▸ ACTIVITY: Each record that follows must be printed exactly as given.

▸ RECORDS FOR THIS TASK:

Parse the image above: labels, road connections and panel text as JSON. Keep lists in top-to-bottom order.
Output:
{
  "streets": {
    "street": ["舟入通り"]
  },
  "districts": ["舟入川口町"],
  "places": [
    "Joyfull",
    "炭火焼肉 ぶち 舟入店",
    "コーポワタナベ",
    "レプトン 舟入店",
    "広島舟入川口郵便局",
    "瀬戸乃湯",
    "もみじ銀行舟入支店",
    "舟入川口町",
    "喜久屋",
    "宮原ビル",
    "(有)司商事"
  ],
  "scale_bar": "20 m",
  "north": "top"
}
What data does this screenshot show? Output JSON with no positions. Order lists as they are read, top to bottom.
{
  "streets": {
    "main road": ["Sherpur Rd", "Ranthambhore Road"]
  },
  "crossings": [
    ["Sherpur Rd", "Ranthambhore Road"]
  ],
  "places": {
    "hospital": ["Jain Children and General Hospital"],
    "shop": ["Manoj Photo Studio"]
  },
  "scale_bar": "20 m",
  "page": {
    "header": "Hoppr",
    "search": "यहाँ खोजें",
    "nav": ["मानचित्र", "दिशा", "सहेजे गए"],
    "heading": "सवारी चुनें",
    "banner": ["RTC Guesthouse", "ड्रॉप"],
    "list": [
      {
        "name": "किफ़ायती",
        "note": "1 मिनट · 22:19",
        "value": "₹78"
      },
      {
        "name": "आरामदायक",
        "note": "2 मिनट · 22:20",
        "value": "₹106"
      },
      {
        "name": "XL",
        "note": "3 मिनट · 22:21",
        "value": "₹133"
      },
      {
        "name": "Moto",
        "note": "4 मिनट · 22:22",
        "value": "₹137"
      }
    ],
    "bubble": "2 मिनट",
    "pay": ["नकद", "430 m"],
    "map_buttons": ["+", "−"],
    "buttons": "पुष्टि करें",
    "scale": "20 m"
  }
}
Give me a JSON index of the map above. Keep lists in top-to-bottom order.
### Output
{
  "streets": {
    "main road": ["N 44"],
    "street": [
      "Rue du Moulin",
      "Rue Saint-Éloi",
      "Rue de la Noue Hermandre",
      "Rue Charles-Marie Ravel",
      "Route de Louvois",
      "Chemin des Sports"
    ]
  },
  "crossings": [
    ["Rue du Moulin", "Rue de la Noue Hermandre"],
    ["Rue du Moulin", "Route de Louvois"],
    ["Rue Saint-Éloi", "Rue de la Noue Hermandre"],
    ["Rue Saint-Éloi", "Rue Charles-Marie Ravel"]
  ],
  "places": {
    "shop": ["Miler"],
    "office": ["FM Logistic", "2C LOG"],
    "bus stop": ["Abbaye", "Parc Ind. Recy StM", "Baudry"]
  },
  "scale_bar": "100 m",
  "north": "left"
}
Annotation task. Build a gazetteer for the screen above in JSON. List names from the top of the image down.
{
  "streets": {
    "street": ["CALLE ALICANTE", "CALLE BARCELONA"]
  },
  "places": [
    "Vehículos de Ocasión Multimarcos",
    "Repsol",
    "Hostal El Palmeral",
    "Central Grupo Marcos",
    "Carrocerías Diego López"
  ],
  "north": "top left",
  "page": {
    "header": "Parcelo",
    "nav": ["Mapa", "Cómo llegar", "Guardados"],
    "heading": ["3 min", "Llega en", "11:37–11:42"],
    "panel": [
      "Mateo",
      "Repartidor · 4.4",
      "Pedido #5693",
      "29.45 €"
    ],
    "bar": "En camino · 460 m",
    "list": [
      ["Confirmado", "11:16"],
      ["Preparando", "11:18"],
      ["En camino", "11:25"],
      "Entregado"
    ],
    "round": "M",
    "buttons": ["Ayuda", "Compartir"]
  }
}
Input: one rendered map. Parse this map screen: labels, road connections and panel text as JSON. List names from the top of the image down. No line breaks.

▸ EXERCISE RESULT:
Parse the image above: labels, road connections and panel text as JSON. Keep lists in top-to-bottom order.
Output:
{
  "streets": {
    "street": ["舟入通り"]
  },
  "districts": ["舟入川口町"],
  "places": [
    "Joyfull",
    "炭火焼肉 ぶち 舟入店",
    "コーポワタナベ",
    "レプトン 舟入店",
    "広島舟入川口郵便局",
    "瀬戸乃湯",
    "もみじ銀行舟入支店",
    "舟入川口町",
    "喜久屋",
    "宮原ビル",
    "(有)司商事"
  ],
  "scale_bar": "20 m",
  "north": "top"
}
What data does this screenshot show? Output JSON with no positions. Order lists as they are read, top to bottom.
{
  "streets": {
    "main road": ["Sherpur Rd", "Ranthambhore Road"]
  },
  "crossings": [
    ["Sherpur Rd", "Ranthambhore Road"]
  ],
  "places": {
    "hospital": ["Jain Children and General Hospital"],
    "shop": ["Manoj Photo Studio"]
  },
  "scale_bar": "20 m",
  "page": {
    "header": "Hoppr",
    "search": "यहाँ खोजें",
    "nav": ["मानचित्र", "दिशा", "सहेजे गए"],
    "heading": "सवारी चुनें",
    "banner": ["RTC Guesthouse", "ड्रॉप"],
    "list": [
      {
        "name": "किफ़ायती",
        "note": "1 मिनट · 22:19",
        "value": "₹78"
      },
      {
        "name": "आरामदायक",
        "note": "2 मिनट · 22:20",
        "value": "₹106"
      },
      {
        "name": "XL",
        "note": "3 मिनट · 22:21",
        "value": "₹133"
      },
      {
        "name": "Moto",
        "note": "4 मिनट · 22:22",
        "value": "₹137"
      }
    ],
    "bubble": "2 मिनट",
    "pay": ["नकद", "430 m"],
    "map_buttons": ["+", "−"],
    "buttons": "पुष्टि करें",
    "scale": "20 m"
  }
}
Give me a JSON index of the map above. Keep lists in top-to-bottom order.
### Output
{
  "streets": {
    "main road": ["N 44"],
    "street": [
      "Rue du Moulin",
      "Rue Saint-Éloi",
      "Rue de la Noue Hermandre",
      "Rue Charles-Marie Ravel",
      "Route de Louvois",
      "Chemin des Sports"
    ]
  },
  "crossings": [
    ["Rue du Moulin", "Rue de la Noue Hermandre"],
    ["Rue du Moulin", "Route de Louvois"],
    ["Rue Saint-Éloi", "Rue de la Noue Hermandre"],
    ["Rue Saint-Éloi", "Rue Charles-Marie Ravel"]
  ],
  "places": {
    "shop": ["Miler"],
    "office": ["FM Logistic", "2C LOG"],
    "bus stop": ["Abbaye", "Parc Ind. Recy StM", "Baudry"]
  },
  "scale_bar": "100 m",
  "north": "left"
}
Annotation task. Build a gazetteer for the screen above in JSON. List names from the top of the image down.
{
  "streets": {
    "street": ["CALLE ALICANTE", "CALLE BARCELONA"]
  },
  "places": [
    "Vehículos de Ocasión Multimarcos",
    "Repsol",
    "Hostal El Palmeral",
    "Central Grupo Marcos",
    "Carrocerías Diego López"
  ],
  "north": "top left",
  "page": {
    "header": "Parcelo",
    "nav": ["Mapa", "Cómo llegar", "Guardados"],
    "heading": ["3 min", "Llega en", "11:37–11:42"],
    "panel": [
      "Mateo",
      "Repartidor · 4.4",
      "Pedido #5693",
      "29.45 €"
    ],
    "bar": "En camino · 460 m",
    "list": [
      ["Confirmado", "11:16"],
      ["Preparando", "11:18"],
      ["En camino", "11:25"],
      "Entregado"
    ],
    "round": "M",
    "buttons": ["Ayuda", "Compartir"]
  }
}
Input: one rendered map. Parse this map screen: labels, road connections and panel text as JSON. List names from the top of the image down. No line breaks.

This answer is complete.